There are also many other ideas which some people may think are ridiculous, such as when people talk about how food sensitivities can be a trigger for psychiatric symptoms. However there are now many studies showing increased rates of food sensitivities in people diagnosed with certain mental illnesses such as Depression, Bipolar Disorder, and Schizophrenia. Studies have also shown people who experience remission or reduction of their psychiatric symptoms from the elimination of their food sensitivities. For example, the area of gluten sensitivity and Schizophrenia has many studies like this.

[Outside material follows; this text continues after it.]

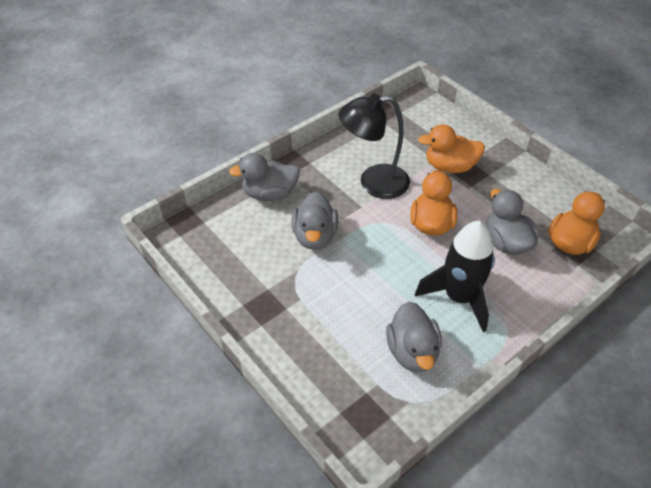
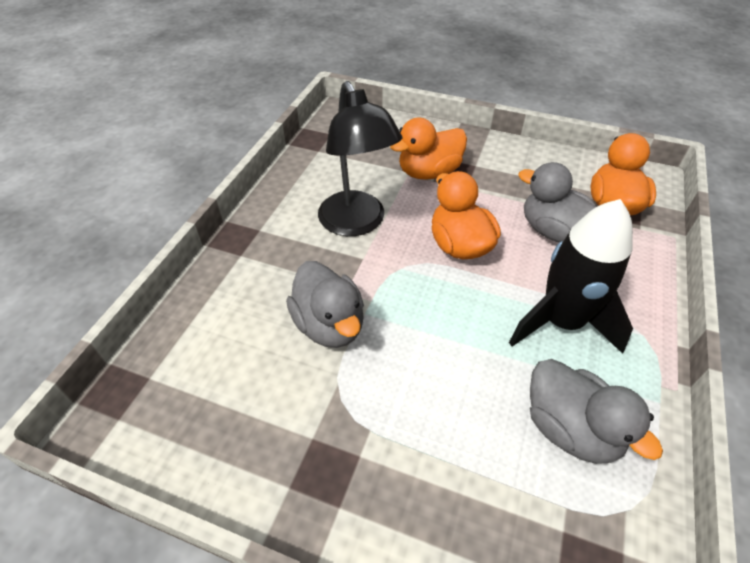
camera: 30 degrees left, 0 degrees up
(270, 194) = (228, 292): grey duck -> none
(374, 183) = (357, 223): black lamp -> black lamp turned 75 degrees counterclockwise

Just because an idea or discovery may seem bizarre from our current lens of viewing certain conditions and symptoms, doesn't necessarily mean that it is wrong. Science is constantly evolving, what we once believed to be true in the past may no longer be seen as true. Science involves change and questioning, so trust the science, not the bias. True scientific discoveries are made with an open mind.


References:


1. Zoltán, Imre. “Ignaz Semmelweis | Biography & Facts.” Encyclopædia Britannica, 2019, www.britannica.com/biography/Ignaz-Semmelweis.


2. Trueman. “Ignaz Semmelweis.” History Learning Site, History Learning Site, 17 Mar. 2015, www.historylearningsite.co.uk/a-history-of-medicine/ignaz-semmelweis/.


3. Genuis, S.J. and Lobo, R.A. (2014). Gluten Sensitivity Presenting as a Neuropsychiatric Disorder. Gastroenterology Research and Practice, 2014, pp.1–6.


4. Lionetti, Elena, et al. “Gluten Psychosis: Confirmation of a New Clinical Entity.” Nutrients, vol. 7, no. 7, 8 July 2015, pp. 5532–5539, 10.3390/nu7075235.